In Chattanooga, Tenn., police responded early Sunday to a shooting near a nightclub. Three people were killed and 14 others were injured, according to police chief Celeste Murphy.
Two people died from gunshot wounds, while a third person died of injuries after being hit by a vehicle, Murphy said. The police chief said multiple people are thought to have opened fire, but no arrests had been made as of Sunday afternoon. Last week, six people were wounded in a gunfire exchange in downtown Chattanooga.
Meanwhile, in South Carolina, at least eight people were shot at a graduation party in what authorities in Clarendon County described as a suspected drive-by shooting. A 32-year-old woman was killed, while seven others were wounded. Six of the seven injured were age 17 or younger, authorities said.
Police say the incident may have been gang-related.
“This was a school graduation party and you’ve got all these innocent children that were there that were hit by gunfire,” Sheriff Tim Baxley said.

A 14-year-old girl was killed and eight others were injured during a shooting early Saturday at a Phoenix strip mall, The Associated Press reported.
Nine people were hospitalized, including the 14 year-old girl, who later died. Two women were transported with life-threatening injuries.
“Seems we can’t go a day without another mass shooting,” Phoenix Mayor Kate Gallego tweeted Saturday. “This time, it’s Phoenix, at 10th Ave & Hatcher. Time has run out. Change must happen now.”
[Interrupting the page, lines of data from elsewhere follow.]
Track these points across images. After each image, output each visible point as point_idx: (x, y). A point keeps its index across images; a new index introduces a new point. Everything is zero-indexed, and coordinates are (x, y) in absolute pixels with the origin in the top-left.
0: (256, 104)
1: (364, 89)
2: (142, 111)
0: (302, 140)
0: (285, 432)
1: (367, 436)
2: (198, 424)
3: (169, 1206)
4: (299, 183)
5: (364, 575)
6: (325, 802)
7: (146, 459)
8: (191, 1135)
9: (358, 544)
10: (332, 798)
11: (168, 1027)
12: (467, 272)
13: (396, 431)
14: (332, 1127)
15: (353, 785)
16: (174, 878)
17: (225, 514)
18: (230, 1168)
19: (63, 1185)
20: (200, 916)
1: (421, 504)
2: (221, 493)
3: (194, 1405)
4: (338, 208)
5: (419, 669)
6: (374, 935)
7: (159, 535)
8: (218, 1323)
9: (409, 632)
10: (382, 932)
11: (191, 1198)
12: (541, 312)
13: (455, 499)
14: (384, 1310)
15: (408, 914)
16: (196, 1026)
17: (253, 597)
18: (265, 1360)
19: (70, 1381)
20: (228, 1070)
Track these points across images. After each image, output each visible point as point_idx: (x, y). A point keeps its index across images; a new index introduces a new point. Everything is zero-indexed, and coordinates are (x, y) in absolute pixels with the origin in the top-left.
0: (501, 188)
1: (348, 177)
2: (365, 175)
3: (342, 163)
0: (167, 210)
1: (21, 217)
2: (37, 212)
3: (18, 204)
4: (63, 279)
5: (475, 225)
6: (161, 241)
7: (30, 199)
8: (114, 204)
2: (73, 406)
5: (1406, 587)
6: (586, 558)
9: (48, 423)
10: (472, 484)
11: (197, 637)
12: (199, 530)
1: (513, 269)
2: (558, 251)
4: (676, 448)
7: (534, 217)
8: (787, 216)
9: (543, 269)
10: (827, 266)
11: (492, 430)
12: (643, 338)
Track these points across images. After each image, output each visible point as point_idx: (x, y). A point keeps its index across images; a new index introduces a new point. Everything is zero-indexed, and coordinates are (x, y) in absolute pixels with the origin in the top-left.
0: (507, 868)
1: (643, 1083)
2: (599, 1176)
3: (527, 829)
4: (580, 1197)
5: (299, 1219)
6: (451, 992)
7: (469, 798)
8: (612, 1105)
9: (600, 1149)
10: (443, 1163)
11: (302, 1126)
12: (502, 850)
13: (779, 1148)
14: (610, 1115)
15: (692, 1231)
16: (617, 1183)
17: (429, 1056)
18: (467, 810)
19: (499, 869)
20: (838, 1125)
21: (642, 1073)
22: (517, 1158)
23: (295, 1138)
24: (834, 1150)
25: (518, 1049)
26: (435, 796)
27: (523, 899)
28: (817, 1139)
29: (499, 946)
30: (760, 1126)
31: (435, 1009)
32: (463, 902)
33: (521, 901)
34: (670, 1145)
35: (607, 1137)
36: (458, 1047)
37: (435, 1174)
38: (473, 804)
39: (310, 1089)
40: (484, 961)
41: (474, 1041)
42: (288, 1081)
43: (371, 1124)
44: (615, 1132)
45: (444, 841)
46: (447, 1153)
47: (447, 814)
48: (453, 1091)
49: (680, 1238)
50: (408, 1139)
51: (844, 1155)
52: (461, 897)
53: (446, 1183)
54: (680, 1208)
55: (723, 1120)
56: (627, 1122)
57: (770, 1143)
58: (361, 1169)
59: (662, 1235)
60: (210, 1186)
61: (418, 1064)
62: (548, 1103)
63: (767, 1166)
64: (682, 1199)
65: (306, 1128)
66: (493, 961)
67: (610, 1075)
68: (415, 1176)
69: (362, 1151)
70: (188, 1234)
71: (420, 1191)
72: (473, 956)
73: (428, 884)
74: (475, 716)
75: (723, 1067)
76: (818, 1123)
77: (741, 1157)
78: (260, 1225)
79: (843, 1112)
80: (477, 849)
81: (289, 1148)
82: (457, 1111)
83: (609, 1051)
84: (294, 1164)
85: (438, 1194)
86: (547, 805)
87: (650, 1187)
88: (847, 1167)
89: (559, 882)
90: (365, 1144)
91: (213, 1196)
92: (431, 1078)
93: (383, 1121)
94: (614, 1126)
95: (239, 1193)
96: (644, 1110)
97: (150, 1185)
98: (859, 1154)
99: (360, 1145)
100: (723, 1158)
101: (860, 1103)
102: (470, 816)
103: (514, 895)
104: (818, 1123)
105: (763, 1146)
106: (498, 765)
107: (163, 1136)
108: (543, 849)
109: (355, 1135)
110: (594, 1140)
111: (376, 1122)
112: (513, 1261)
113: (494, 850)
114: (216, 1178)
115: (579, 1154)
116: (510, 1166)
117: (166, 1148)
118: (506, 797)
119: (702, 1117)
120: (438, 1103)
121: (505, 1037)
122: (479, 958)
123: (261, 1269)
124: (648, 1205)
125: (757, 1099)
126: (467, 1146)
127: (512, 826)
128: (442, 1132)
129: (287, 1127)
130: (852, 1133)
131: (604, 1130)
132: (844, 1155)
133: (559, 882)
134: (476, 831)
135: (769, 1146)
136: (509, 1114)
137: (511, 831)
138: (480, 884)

The next day, a shooting outside a bar in Mesa, Ariz. early Sunday morning left two people dead and two others injured, according to the AP.
 
At Least 246 Mass 
Shootings
 
Mass shootings also happened in Texas, Georgia, New York and Michigan over the weekend, according to the Gun Violence Archive, a group that tracks mass shootings.
Some 156 days into 2022, the United States has now seen at least 246 mass shootings, according to the group’s tally. That puts the U.S. on track for one of the deadliest years on record since the archive began tracking gun deaths. The site defines a mass shooting as any incident in which four or more people are killed or injured by a gun.
Since May 14, when a racist attack at a Buffalo, N.Y., supermarket took the lives of 10 people, there have been at least four dozen mass shootings in the U.S., according to data from the group. That includes the attack on Robb Elementary School in Uvalde, Texas that left 19 students and two teachers dead.
“The indiscriminate nature of shootings recently at schools, medical offices, supermarkets, at bars and at parties shows how deeply engrained the threat of gun violence is in everyday life. No one killed in these outrages had any reasons to think that their lives were about to end in relatively mundane locations,” CNN wrote.
The horrific new trail of death and injury, of broken families and mourning and fear, has raised the stakes for American leaders to finally do something to stem the shootings and massacres and the costs for yet another political failure in a nation awash in firearms.
But owing to political constraints rooted in conservative opposition to wide-ranging changes to the law, observers believe any meaningful effort is unlikely to fully address the crisis. 
They say there is no realistic chance that President Joe Biden’s appeal in a moving televised address last Thursday for a ban on assault-style weapons used in many recent massacres will be successful.
GOP leaders like ex-President Donald Trump are portraying any tinkering around the edges of gun laws as the start of an inevitable slippery slope towards ending the Second Amendment – claim that his opponents describe as an exaggeration and mischaracterization that has often scuppered action in the past.
Meanwhile, the structural impediments for reform remain strong. While many Americans see their right to bear arms as a critical plank of self-defense and national identity, polls show even many Republicans consider some kind of sensible extra regulations is necessary. But an activist minority in the GOP and the power of the gun lobby has thwarted almost all reform efforts in response to mass killings in recent years.